Upon receiving reservations of three to five people, restaurant staff will call diners to confirm that they are from the same household, and remind them to bring their identification cards. This step will be repeated on the same day of the meal.

On having to enforce the measures, he added: “We already had a few groups – who are not from the same household – trying to make bookings and pretending they did not understand the rules.”

Other business owners expressed the same concern over verifying the addresses of household members, especially of foreign diners.

Households allowed to eat out in groups of up to 5

So far, staff at LeVeL33 restaurant at the Marina Bay Financial Centre have had to explain to families coming from overseas countries via the Vaccinated Travel Lanes that they have to dine at separate tables.

The restaurant’s founding managing director, Dr Martin Bem, called it a “strange situation” to be in.

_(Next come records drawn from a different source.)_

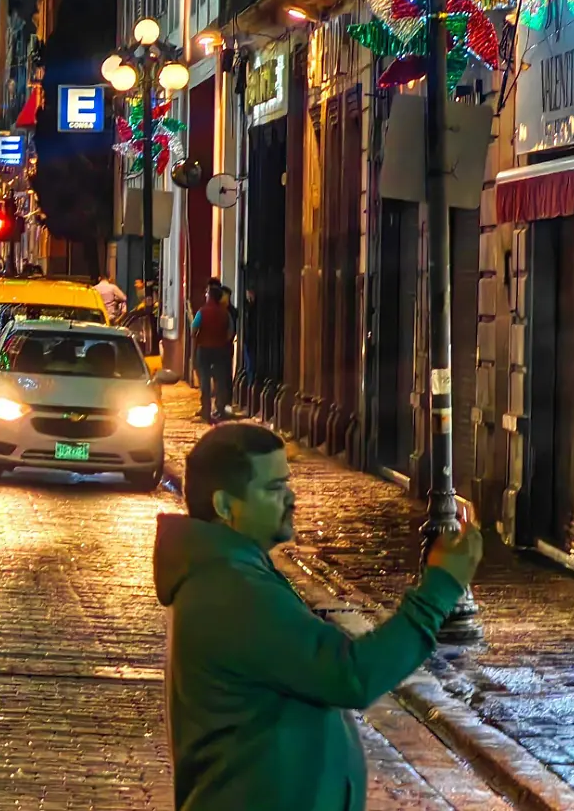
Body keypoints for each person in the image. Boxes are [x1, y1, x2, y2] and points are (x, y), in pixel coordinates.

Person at [154, 424, 481, 811]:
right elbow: (350, 675)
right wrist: (440, 587)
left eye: (287, 483)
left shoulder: (235, 574)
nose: (291, 498)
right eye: (274, 488)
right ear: (226, 506)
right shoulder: (233, 590)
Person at [191, 285, 236, 423]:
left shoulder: (202, 312)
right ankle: (220, 409)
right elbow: (230, 332)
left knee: (204, 381)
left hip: (204, 349)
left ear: (209, 296)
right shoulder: (225, 313)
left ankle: (206, 410)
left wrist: (199, 339)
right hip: (220, 350)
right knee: (220, 380)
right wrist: (221, 340)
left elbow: (193, 328)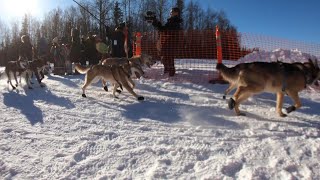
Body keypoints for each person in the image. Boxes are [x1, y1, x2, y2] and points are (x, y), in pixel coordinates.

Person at [151, 7, 183, 76]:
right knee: (165, 57)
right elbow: (163, 29)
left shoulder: (174, 21)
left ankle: (171, 74)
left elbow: (163, 29)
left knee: (169, 58)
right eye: (170, 12)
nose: (170, 13)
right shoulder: (171, 21)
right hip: (168, 42)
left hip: (171, 43)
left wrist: (156, 23)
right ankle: (167, 70)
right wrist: (155, 22)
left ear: (176, 13)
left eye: (172, 12)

He added that while LeVeL33 has been inundated with calls, its sister venue Erwin’s Gastrobar – which usually caters to the office crowd – has yet to receive any inquiries as most people are still working from home.

The recently launched pop-up Minion Cafe at Clarke Quay has been seeing changes to existing reservations, as well as new bookings. It runs till Jan 2 next year.

Ms Audrey Ng, marketing manager of 1-Group, which runs the cafe, said: “We have a few days to ensure that our supply volume is at full capacity and that our operations team is equipped with new seating plans for diners to visit the cafe safely.”

Pop-up Minion Cafe at Clarke Quay has been seeing changes to existing reservations, as well as new bookings. PHOTO: MINION CAFE

The relaxation of measures is also a relief for Chinese restaurants, such as the National Gallery Singapore’s Yan, where many dishes are more suited for communal dining.

However, general manager Shek Chi Kuen has also had to reject some bookings from family groups whose members do not stay together.

While restaurants under the Crystal Jade Group have been getting phone calls, they have not translated into a surge in bookings, said Ms Cynthia Yee, the group’s general manager.

She said: “We foresee many families, especially those with elderly folk, taking a more careful stance to avoid dining in for a bit longer, but we remain optimistic.”

Its restaurants will also be reconfigured to accommodate families of five, and staff will be briefed to ensure measures are in place.

Others are relieved over the resumption of music from Wednesday (Nov 10), and – with Christmas round the corner – hope for a further relaxation of measures that do not limit dining to household members.

Restaurant Gaig director Nuria Gibert said: “We can breathe a little better now. It gives us faith that things are getting better. The music is a little reward for us.

“Finally, we are starting to see the end of the tunnel for all we had to go through in the past two years.”